Le Lendemain 10 octobre, Napoléon, à présent à Eilenburg (toujours sur la Mulde, à une quinzaine de kilomètres en aval de Wurzen), dans l’attente d’informations sur la direction prise par l’ennemi, établissait de nouveaux plans.
Pensant trouver une partie de l’armée de Silésie entre la Mulde et l’Elbe, une bataille dans le secteur de Wittenberg était toujours espérée pour le 11 ou le 12 octobre. Si celle-ci s’avérait être décisive, l’Empereur ne cachait pas ses espoirs de voir l’armée de Bohème battre en retraite.
Dans ce cadre, de larges perspectives s’offraient à l’armée française (lettre à Maret, le 10 octobre, à 10 heures) :
« S’il y a bataille et que je batte l'ennemi ici, les Autrichiens rentreront dans leurs frontières , et je me rapprocherai de Torgau par la rive droite, pour me mettre en communication avec [Gouvion Saint-Cyr à Dresde] et aller ensuite faire une visite à Berlin, mais après l'avoir dégagé. »
C’était le scénario optimiste ; Blücher vaincu, Schwarzenberg apeuré de subir le même sort battant en retraite en Bohème, la route de Berlin s’offrait au vainqueur. Cette option n’était cependant pas encore le fameux changement de front puisqu’ici il ne resterait plus guère d’ennemis sur la rive gauche de l’Elbe ; victorieux de manière décisive, Napoléon n’avait plus à rester positionner de manière défensive sur la ligne de l’Elbe, mais franchir cette dernière afin de parachever la victoire.
Mais, logiquement, Napoléon concevait également la possibilité d’un échec : Blücher lui échappant à nouveau, et de fait, augmentant les chances de s’unir à Schwarzenberg forcément porté à l’offensive et non au recul.
« Si, au contraire, il n'y a pas de bataille, il est très possible que je manœuvre sur la rive droite de l'Elbe, parce que, tous les projets de l'ennemi ayant été fondés sur des mouvements sur la rive gauche, je veux aussi tomber sur leur ligne d'opération, et que la suite des événements d'aujourd'hui et de demain peut être incalculable »

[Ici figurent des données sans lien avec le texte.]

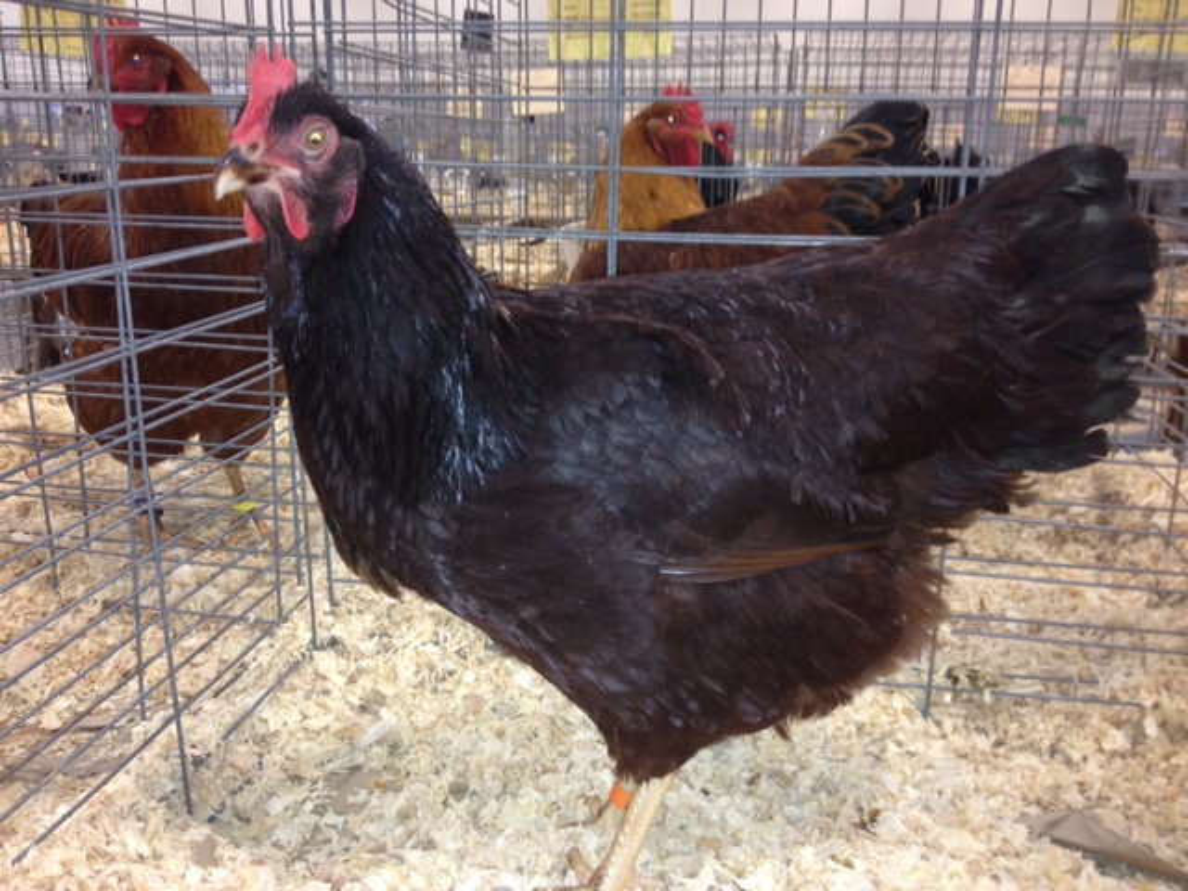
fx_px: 1201
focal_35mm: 35
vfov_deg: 40.7
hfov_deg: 52.6
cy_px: 446
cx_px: 594
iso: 160
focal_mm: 4.28
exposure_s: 1/20
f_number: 2.4
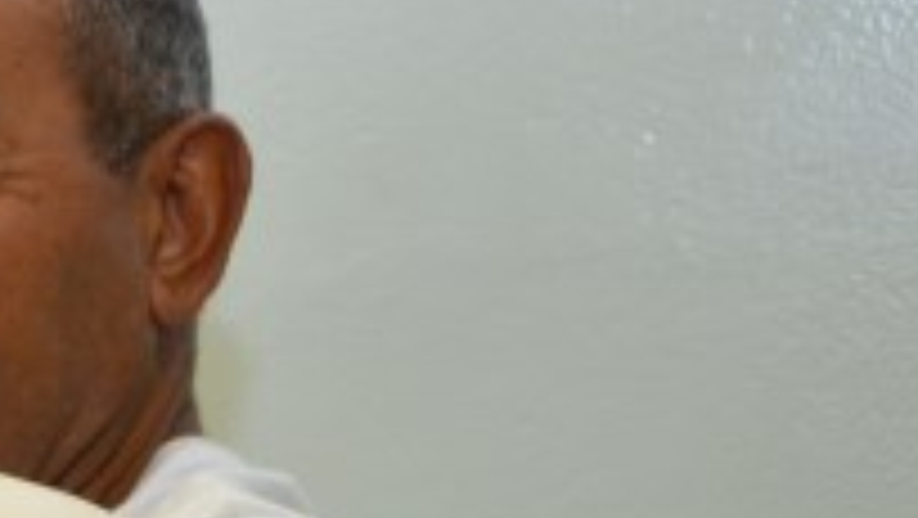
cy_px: 793
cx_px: -542
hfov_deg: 16.4
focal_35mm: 117
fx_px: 2846
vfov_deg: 10.0
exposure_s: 1/60
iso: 800
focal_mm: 21
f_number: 4
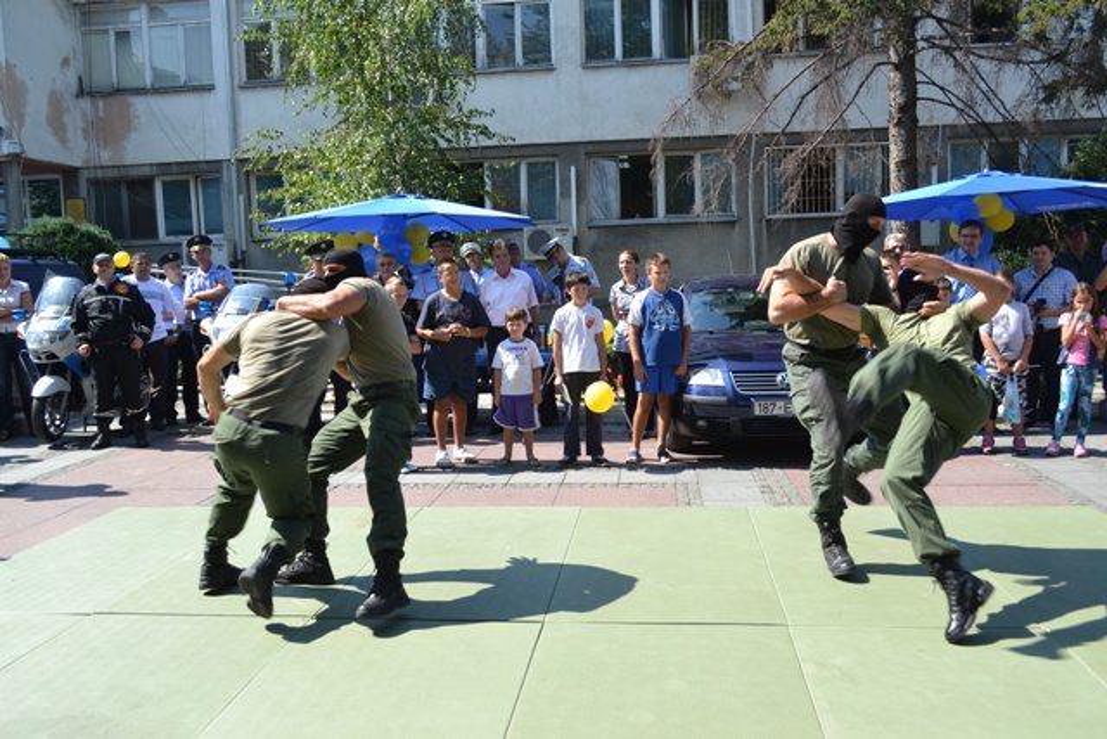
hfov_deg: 57.2
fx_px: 1015
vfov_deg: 40.0
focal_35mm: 33
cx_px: 554
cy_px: 370
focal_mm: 22
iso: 100
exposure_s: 1/160
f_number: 6.3
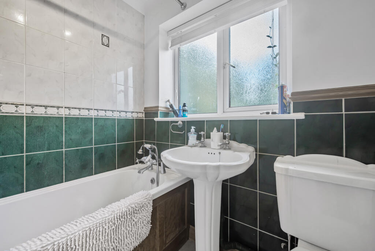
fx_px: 146
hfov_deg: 104.2
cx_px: 188
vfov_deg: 81.3
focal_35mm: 14
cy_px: 126
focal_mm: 14
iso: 200
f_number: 16
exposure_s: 1/10
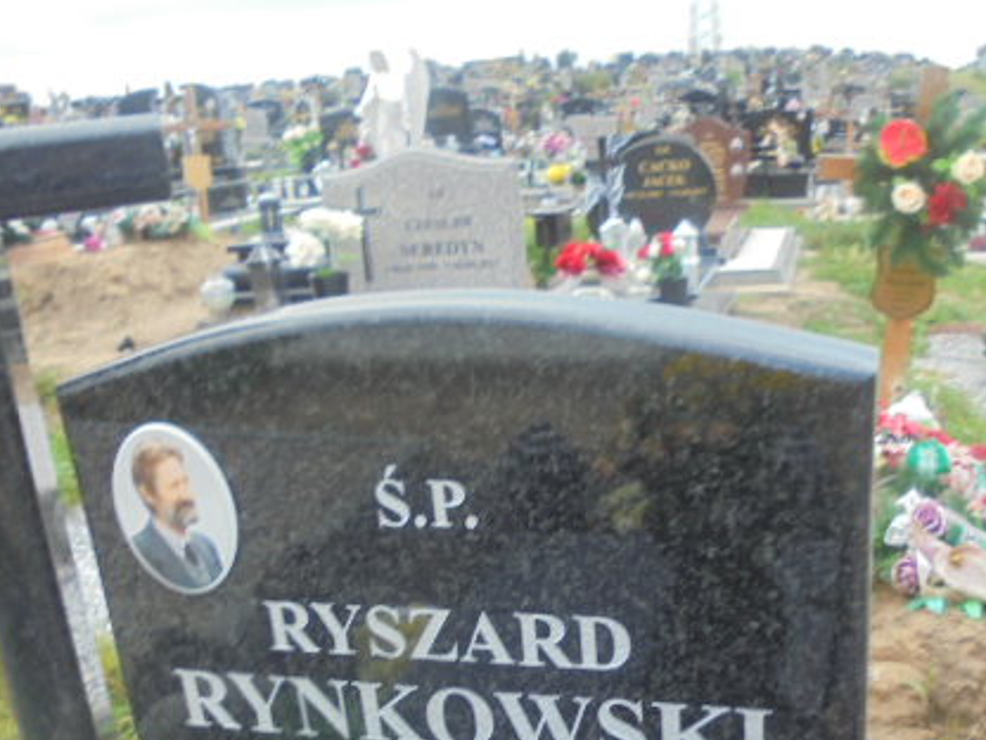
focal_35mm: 40
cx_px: 512
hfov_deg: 46.8
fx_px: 1139
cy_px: 548
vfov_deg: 35.2
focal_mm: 4.6
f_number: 3.5
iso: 100
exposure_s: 1/125
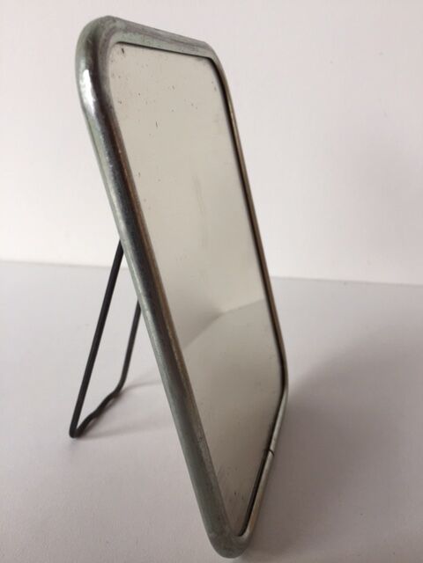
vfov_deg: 61.7
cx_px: 212
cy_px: 282
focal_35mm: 29
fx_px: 472
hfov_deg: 48.2
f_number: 2.2
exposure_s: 1/50
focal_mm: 4.15
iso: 40
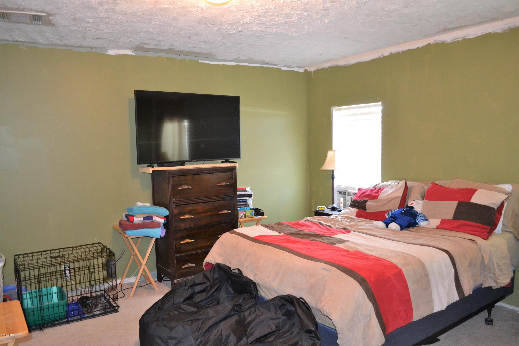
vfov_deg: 47.9
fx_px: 389
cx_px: 260
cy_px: 173
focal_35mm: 27
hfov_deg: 67.4
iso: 2200
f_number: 3.5
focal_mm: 18
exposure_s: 1/60
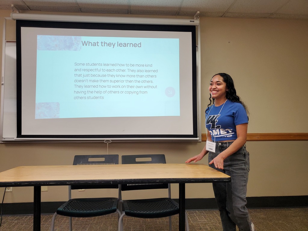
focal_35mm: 26
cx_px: 154
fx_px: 231
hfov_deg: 67.3
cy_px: 116
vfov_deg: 53.1
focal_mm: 4.3
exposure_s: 1/120
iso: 125
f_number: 1.5
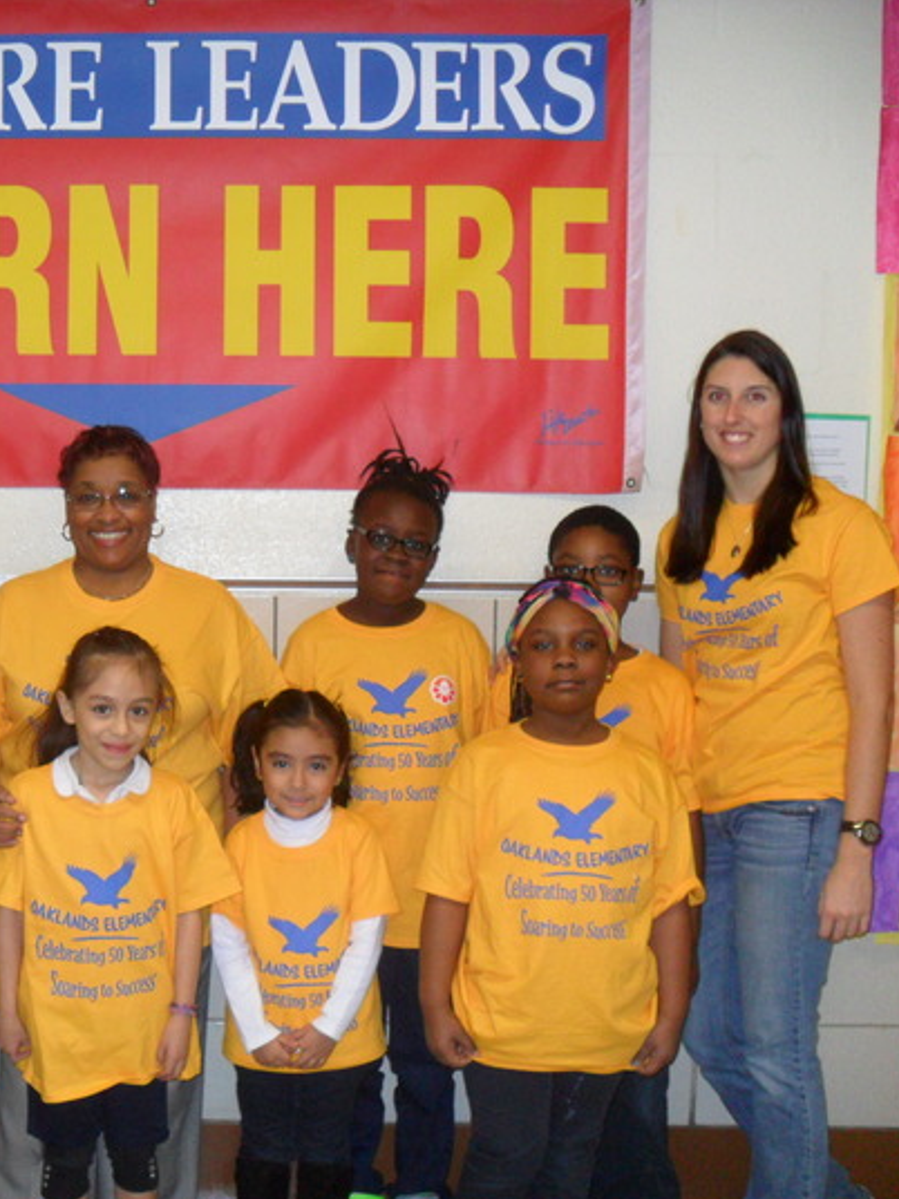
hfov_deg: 29.8
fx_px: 1627
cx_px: 121
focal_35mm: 47
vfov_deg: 40.4
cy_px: 602
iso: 200
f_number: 3
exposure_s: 1/45
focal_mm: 6.3
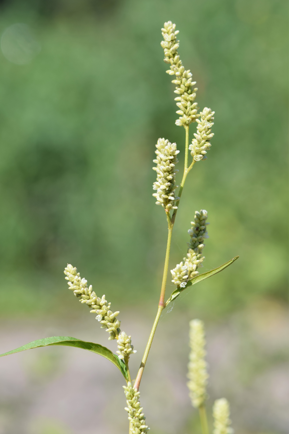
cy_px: 217
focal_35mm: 128
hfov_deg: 10.8
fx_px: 1535
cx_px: 144
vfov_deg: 16.1
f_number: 8
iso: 200
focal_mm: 85
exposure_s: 1/500
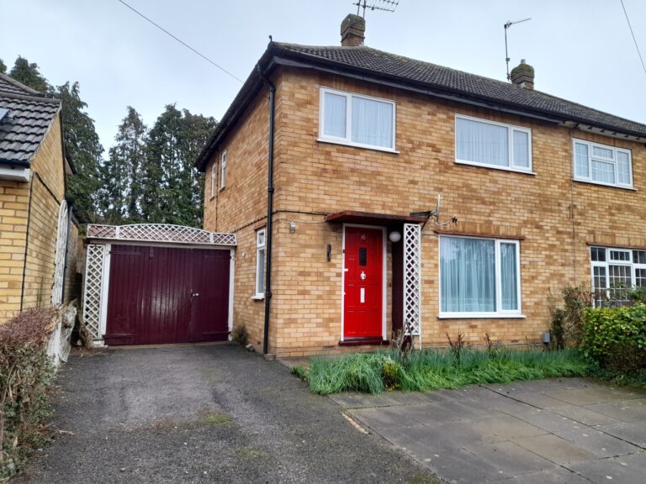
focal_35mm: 25
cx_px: 323
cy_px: 242
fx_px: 467
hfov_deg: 69.4
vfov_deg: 54.9
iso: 20
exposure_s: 1/60
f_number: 2
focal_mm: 4.6
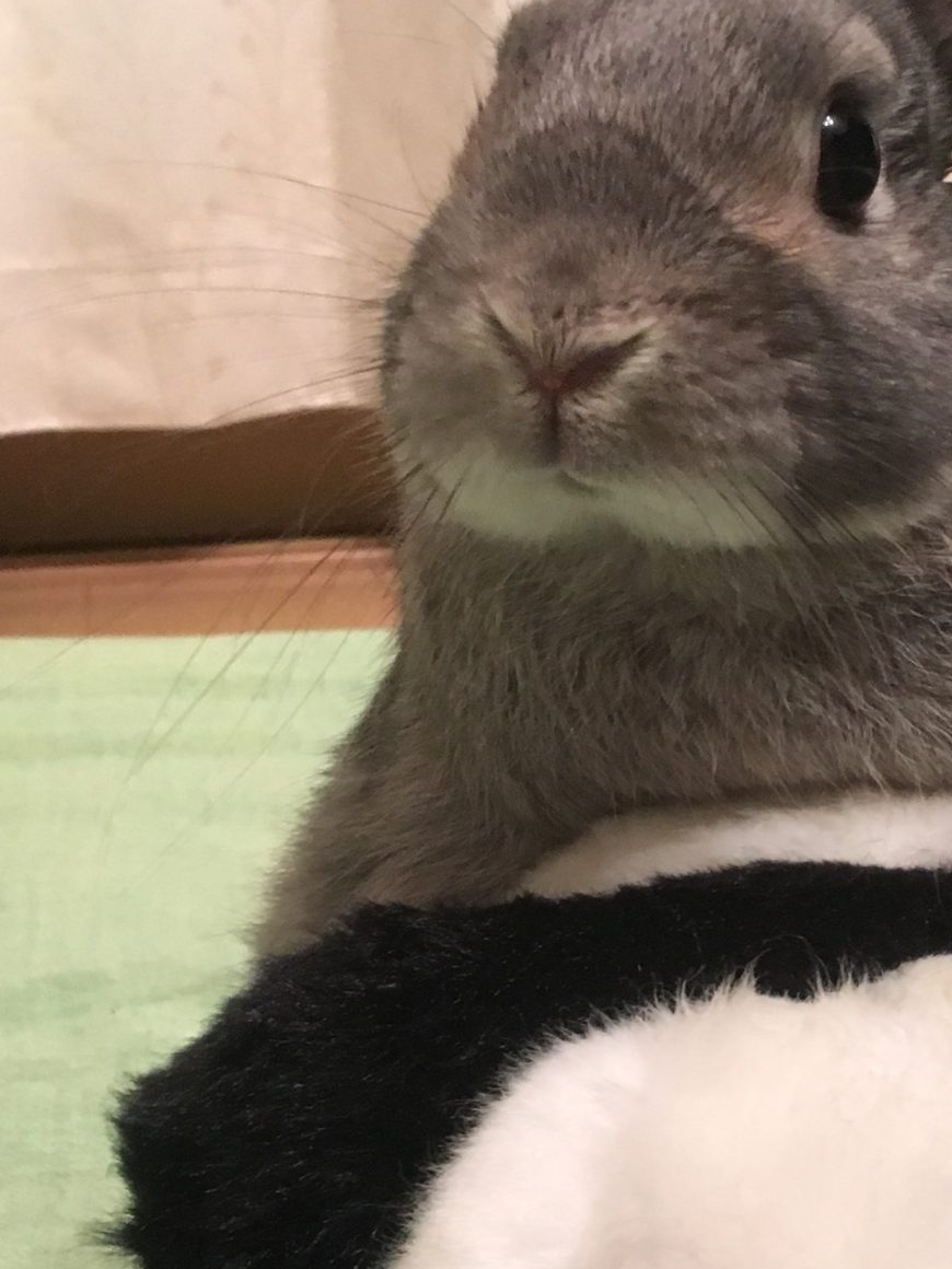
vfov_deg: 30.2
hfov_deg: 22.7
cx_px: 744
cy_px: 778
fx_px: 2347
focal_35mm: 64
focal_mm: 4.15
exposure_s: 1/30
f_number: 2.2
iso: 200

Cette manœuvre possible sur la rive droite de l’Elbe, comme il avait pu l’imaginer dès le 6, avant même son départ de Dresde, n’est pas là non plus encore l’audacieux renversement de front. Il ne s’agissait ici que d’opérer rive droite dans le dessein de prendre les ponts établis par l’ennemi afin de couper leurs lignes de ravitaillement, et non d’un passage de l’ensemble de l’armée française. Car pendant que Napoléon imaginait la manière d’opérer contre Blücher entre la Mulde et l’Elbe, et potentiellement sur la rive droite de ce dernier fleuve, restaient les problématiques liées aux manœuvres de Murat face à l’avancée de Schwarzenberg. Comme on l’a vu plus haut, le roi de Naples se devait de gagner du temps en attendant que l’Empereur opère contre Blücher et Bernadotte. Dans ce cadre, la maîtrise de la position clé de Leipzig était indispensable. Pourtant, il fallait bien se préparer, afin d’y faire face au mieux, à l’éventualité de la perte de cette ville.